Le but de ce réseau est de former de petits groupes de travail entre managers pour travailler ensemble sur des problématiques concrètes et pour avoir une expérience d’avance”, annonce Lætitia Degrugillier, l’animatrice du nouveau club GERME Management. Avoir de l’avance en termes d’innovation managériale et sociétale, parce que le métier de manager demande de plus en plus de réactivité. “En soi, ce n’est pas compliqué, ajoutet-elle, mais le monde managérial avance vite. Les entreprises leaders de leur marché sont celles qui apprennent le plus vite que la concurrence.” C’est la raison pour laquelle des groupes d’une vingtaine de managers au maximum (pour l’heure, ils sont douze sur la Côte d’Opale) se réunissent huit fois par an, pour le moment au Channel, à Calais. “Le choix du lieu est important. Ce ne sont pas des réunions où on se rencontre autour d’une table en U, où le chef d’atelier parle et où les autres écoutent. On est actifs lors des réunions GERME. D’où le choix du Channel : il y a dans ce lieu une dimension artistique non négligeable.”

Thèmes. Les réunions qui auront lieu cette année concernent les outils collaboratifs et l’intelligence collective du travail de manager. Au programme, développer l’efficacité collective de ses collaborateurs, favoriser la progression des salariés en mettant en
avant leurs qualités, les styles de management et la reconnaissance, le codéveloppement et la vie en groupe, la gestion du stress des équipes, la gestion collaborative de projet, l’ouverture sur le monde… Autant de thèmes qui ont pour principal axe le développement des salariés et la collaboration avec ces derniers. Les managers présents à ces ateliers viennent de secteurs bien différents.

“Nous ne voulions pas de concurrents entre les différents managers présents à ces ateliers, justifie Laetitia Degrugillier. D’une part, pour avoir un très grand nombre de secteurs d’activité représentés, afin qu’ils puissent porter une vision différente du management.
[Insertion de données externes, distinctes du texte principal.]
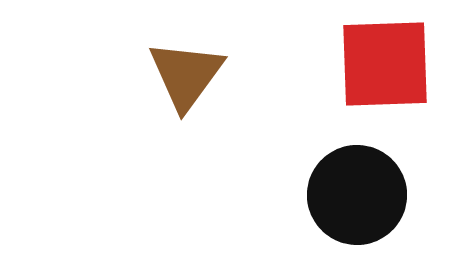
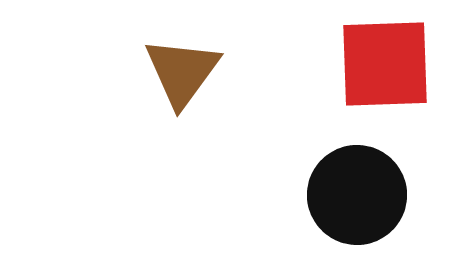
brown triangle: moved 4 px left, 3 px up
D’autre part, pour que l’ambiance reste bonne et que personne n’aie à surveiller ses paroles ou porter un masque envers un acteur de son secteur.” D’autre part, les managers de GERME sont des managers placés haut dans la hiérarchie. Deux raisons à cela. D’une part, ces derniers ont une marge de manoeuvre. D’autre part, Laetitia Degrugillier ne veut pas “faire de jaloux” : si certains managers avaient droit à ce type de services, pourquoi pas leur hiérarchie ? “Comme ce sont de petits groupes, il a fallu trancher…”Ainsi, des directeurs administratifs et financiers, des directeurs des ressources humaines sont bien sûr représentés, mais aussi le secteur sanitaire et social, l’industrie, l’enseignement… “J’essaie de trouver des managers dans le secteur de la culture et de la santé.”

Ce qui GERME au sein du réseau... Le réseau GERME apporte “une bouffée d’oxygène” aux membres des différents clubs. Si la sélection est rude – un manager pour 120 candidats selon Laetitia Degrugillier –, les managers qui composent le réseau y trouvent des solutions pour leurs différents problèmes professionnels. Le fait que différents secteurs d’activité soient représentés apporte une vision différente à l’approche de chacun des managers du réseau. Le nombre restreint de chaque groupe aide à trouver des solutions rapides. “Lorsqu’on vient pour une session de l’atelier, l’après-midi la pratique se met déjà en place.” De plus, périodiquement, deux jours de séminaire sont mis en place, pendant lesquels les différents membres de GERME en France peuvent échanger et naviguer entre différents ateliers proposés.